____ Records for processing

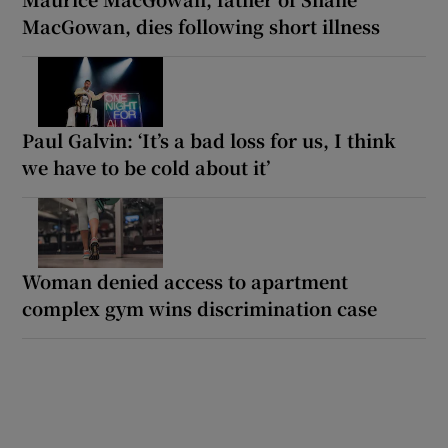
MacGowan, dies following short illness
Paul Galvin: ‘It’s a bad loss for us, I think
we have to be cold about it’
Woman denied access to apartment
complex gym wins discrimination case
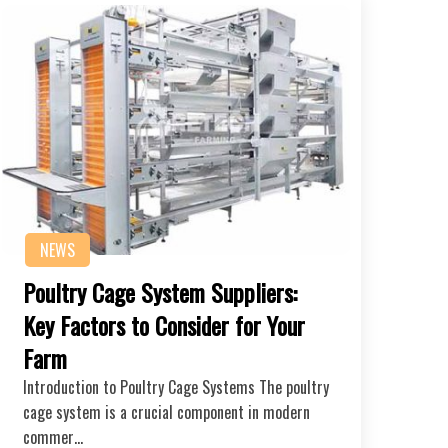
NEWS
Poultry Cage System Suppliers:
Key Factors to Consider for Your
Farm
Introduction to Poultry Cage Systems The poultry
cage system is a crucial component in modern
commer…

________

* _The problem_:
Without including any picture, write out the material above verbatim.

* _Worked solution_:
MacGowan, dies following short illness
Paul Galvin: ‘It’s a bad loss for us, I think
we have to be cold about it’
Woman denied access to apartment
complex gym wins discrimination case
NEWS
Poultry Cage System Suppliers:
Key Factors to Consider for Your
Farm
Introduction to Poultry Cage Systems The poultry
cage system is a crucial component in modern
commer…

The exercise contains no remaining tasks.